Sorry this concept has been tough for me to wrap my head around. Is the PDF just bad at explaining pointers or am I grossly misunderstanding something?
#include <stdlib.h>
#include <stdio.h>
#include <string.h>
char strA[80] = "A string to be used for demonstration purposes";
char strB[80];
int main(int argc, char *argv[]){
char *pA; /* a pointer to type character */
char *pB; /* another pointer to type character */
puts(strA); /* show string A */
pA = strA; /* point pA at string A */
puts(pA); /* show what pA is pointing to */
pB = strB; /* point pB at string B */
putchar('\n'); /* move down one line on the screen */
printf("\n%c\n", *pA);
while(*pA != '\0') /* line A (see text) */
{
*pB++ = *pA++; /* line B (see text) */
}
*pB = '\0'; /* line C (see text) */
puts(strB); /* show strB on screen */
return 0;
}
Output:
A string to be used for demonstration purposes
A string to be used for demonstration purposes
A
A string to be used for demonstration purposes
EDIT: Thanks for the help everyone :), sorry about the noobie question. I read Programming in C by Stephen G. Kochan and its amazing section on pointers helped a lot.

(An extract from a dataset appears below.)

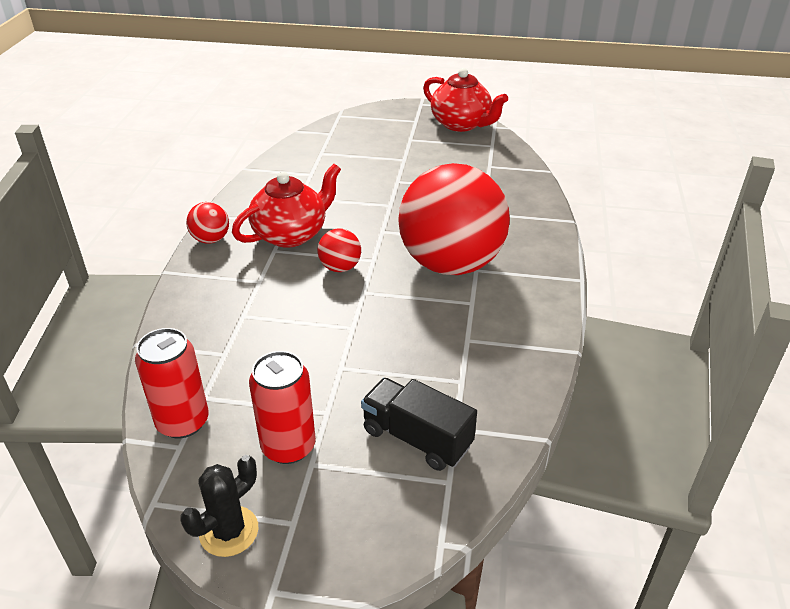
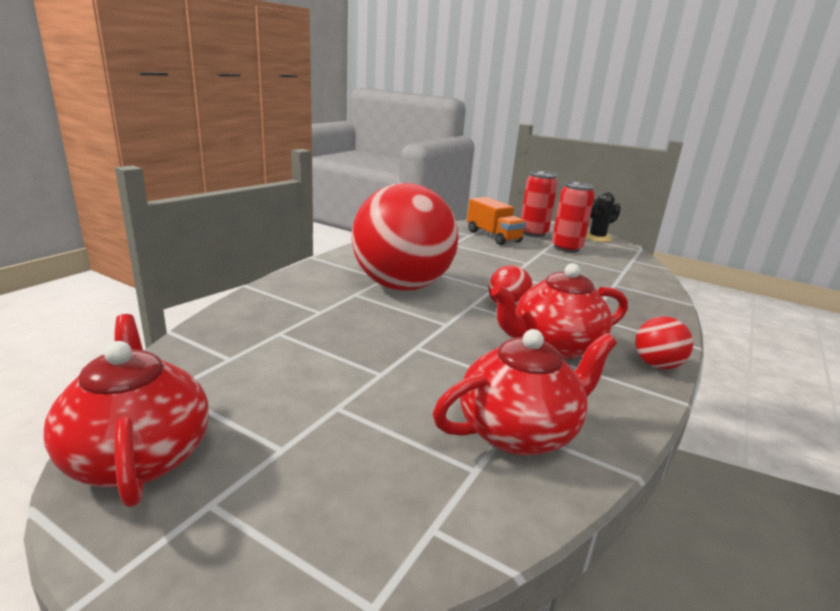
camera: 160 degrees left, 15 degrees down
(183, 422) = (634, 266): red can -> red can (533, 233)
(305, 172) = (519, 431): none -> red teapot
(417, 438) = (493, 236): black truck -> orange truck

char strA[80] = "A string to be used for demonstration purposes";
This makes an 80 character long space in the global section of the executable - it isn't dynamically allocated so it doesn't need to be deallocated. If strA is used as a pointer it is equivalent to &strA[0] as you expect.
Those 80 characters are filled with the string on the right side of the equals - including the terminating character at the end of the string. That terminating character is really important because that's how you find the end of the printable data in the array.
puts(strA); /* show string A */
When you puts(strA), that function prints EVERY character from the address passed in up to that terminating character - there is a loop inside that function.
pA = strA; /* point pA at string A */
puts(pA); /* show what pA is pointing to */
Then pA is filled with the value of &strA[0] and then when puts(pA); is called, the function receives the same address it received the last time so it does the same thing as last time: it prints EVERY character from the address passed in up to that terminating character.
printf("\n%c\n", *pA);
while(*pA != '\0') /* line A (see text) */
The * character gives you the contents at the location of the pointer - so *strA gives the same thing as strA[0] - the first character of the string. And *pA is the same as *strA because they both point to the same address.
*pB++ = *pA++; /* line B (see text) */
The reason *pA++ confuses you is because you don't know whether the * or the ++ is done first. What happens is: pA++ increments the pointer and returns the original value it had. Then the * takes that original value of the pointer and gives its content - the character where pA originally pointed.